In contrast to the last two chapters of A Record in Lament of Divergences, the author Yuien-bo turns his attention to a prejudice about the Primal Vow of Amida Buddha. The previous two chapters dealt with intellectual questions about doctrine but this problem is far more emotional and visceral. It is natural for us to think of ourselves as morally superior to others, and that makes it hard for us to accept that people we may not like, find disagreeable, or who do not behave well in our eyes are embraced by Amida Buddha’s compassion nonetheless.
Everyone carries two bags around, one in front and one behind, and both are packed full of faults. The bag in front contains the faults of others, and the one behind our own. Hence it is that we do not see our own faults, but never fail to see those of others. (‘The Two Bags’ from Aesop’s Fables)
Others’ faults are easily seen, but one’s own are difficult to see; one airs others’ faults like blowing chaff but hides one’s own faults as a crooked gambler hides dice. (Dhammapada, 252; Buddha Dharma, p. 441)
We are inclined to believe that we can earn our own merit; that the Dharma works like an accounting system. We bank good and we get it back with interest in the form of Amida Buddha’s compassion. It is natural to think that way; it is just human. For this reason, we might feel that we are more deserving of Amida Buddha’s compassion. But the Buddha is The Awakened One and has completely transcended any sense of self. His compassion reaches the hearts of all beings, without a shred of discrimination.

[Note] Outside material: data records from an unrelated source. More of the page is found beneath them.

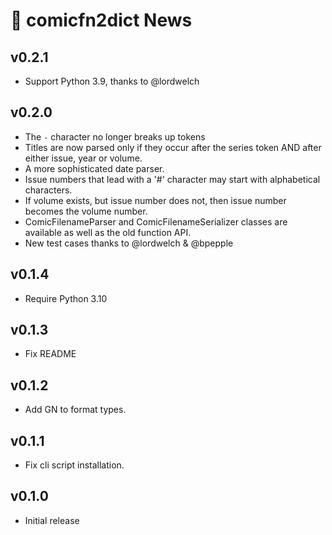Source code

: # 📰 comicfn2dict News

## v0.2.1

- Support Python 3.9, thanks to @lordwelch

## v0.2.0

- The `-` character no longer breaks up tokens
- Titles are now parsed only if they occur after the series token AND after
  either issue, year or volume.
- A more sophisticated date parser.
- Issue numbers that lead with a '#' character may start with alphabetical
  characters.
- If volume exists, but issue number does not, then issue number becomes the
  volume number.
- ComicFilenameParser and ComicFilenameSerializer classes are available as well
  as the old function API.
- New test cases thanks to @lordwelch & @bpepple

## v0.1.4

- Require Python 3.10

## v0.1.3

- Fix README

## v0.1.2

- Add GN to format types.

## v0.1.1

- Fix cli script installation.

## v0.1.0

- Initial release

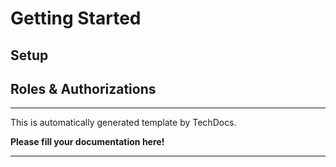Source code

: # Getting Started

## Setup

## Roles & Authorizations

---

This is automatically generated template by TechDocs.

**Please fill your documentation here!**

---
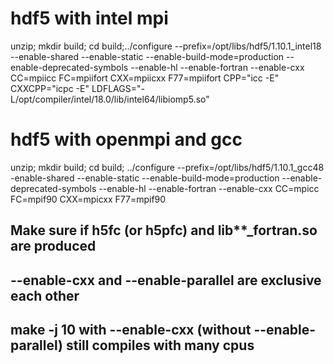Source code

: # hdf5 with intel mpi
unzip; mkdir build; cd build;../configure --prefix=/opt/libs/hdf5/1.10.1_intel18  --enable-shared --enable-static --enable-build-mode=production --enable-deprecated-symbols --enable-hl --enable-fortran --enable-cxx CC=mpiicc FC=mpiifort CXX=mpiicxx F77=mpiifort CPP="icc -E" CXXCPP="icpc -E" LDFLAGS="-L/opt/compiler/intel/18.0/lib/intel64/libiomp5.so"

# hdf5 with openmpi and gcc
unzip; mkdir build; cd build; ../configure --prefix=/opt/libs/hdf5/1.10.1_gcc48  -enable-shared --enable-static --enable-build-mode=production --enable-deprecated-symbols  --enable-hl --enable-fortran --enable-cxx CC=mpicc FC=mpif90 CXX=mpicxx F77=mpif90

## Make sure if h5fc (or h5pfc) and lib**_fortran.so are produced
## --enable-cxx and --enable-parallel are exclusive each other
## make -j 10 with --enable-cxx (without --enable-parallel) still compiles with many cpus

Even saintly people who observe these various Mahayana and Hinayana precepts can attain birth in the true fulfilled land only after they realise the true entrusting heart (shinjin) of Other Power. (Shinran, Notes on ‘Essentials of Faith Alone’; CWS, p. 458)

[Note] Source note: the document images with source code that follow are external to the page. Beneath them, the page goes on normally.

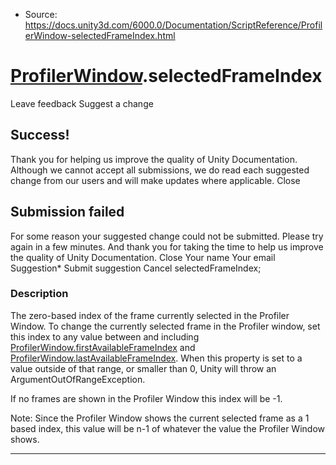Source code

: * Source: https://docs.unity3d.com/6000.0/Documentation/ScriptReference/ProfilerWindow-selectedFrameIndex.html

#  [ProfilerWindow](https://docs.unity3d.com/6000.0/Documentation/ScriptReference/ProfilerWindow.html).selectedFrameIndex
Leave feedback
Suggest a change
## Success!
Thank you for helping us improve the quality of Unity Documentation. Although we cannot accept all submissions, we do read each suggested change from our users and will make updates where applicable.
Close
## Submission failed
For some reason your suggested change could not be submitted. Please <a>try again</a> in a few minutes. And thank you for taking the time to help us improve the quality of Unity Documentation.
Close
Your name Your email Suggestion* Submit suggestion
Cancel
selectedFrameIndex; 
### Description
The zero-based index of the frame currently selected in the Profiler Window.
To change the currently selected frame in the Profiler window, set this index to any value between and including [ProfilerWindow.firstAvailableFrameIndex](https://docs.unity3d.com/6000.0/Documentation/ScriptReference/ProfilerWindow-firstAvailableFrameIndex.html) and [ProfilerWindow.lastAvailableFrameIndex](https://docs.unity3d.com/6000.0/Documentation/ScriptReference/ProfilerWindow-lastAvailableFrameIndex.html). When this property is set to a value outside of that range, or smaller than 0, Unity will throw an ArgumentOutOfRangeException.  
  
If no frames are shown in the Profiler Window this index will be -1.  
  
Note: Since the Profiler Window shows the current selected frame as a 1 based index, this value will be n-1 of whatever the value the Profiler Window shows.
* * *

Those who see themselves in the light of Amida Buddha know that they cannot really claim any special merit of their own that would disqualify anyone else from the working of the Vow. So it would be impossible to suggest that there is anyone who is seemingly less worthy of the Buddha’s embrace.
The reason why we behave considerately and honestly is often because we do not want to contribute to social chaos. That is a prudent attitude. We know that it will redound to us, and to our ultimate disadvantage. Even so, the great Confucian scholar and commentator Mencius used the example of a man watching a child at risk of falling into a well, to demonstrate that empathy and fellow-feeling is natural to us. The man could not resist the impulse to save the child. Nor could we.
In this chapter of A Record in Lament of Divergences, Shinran engages Yuien in a conversation that demonstrates that Yuien was also a man of empathy and kindness. But it is not that, which makes him worthy of Amida Buddha’s Vow. Only entrusting heart (shinjin) is needed.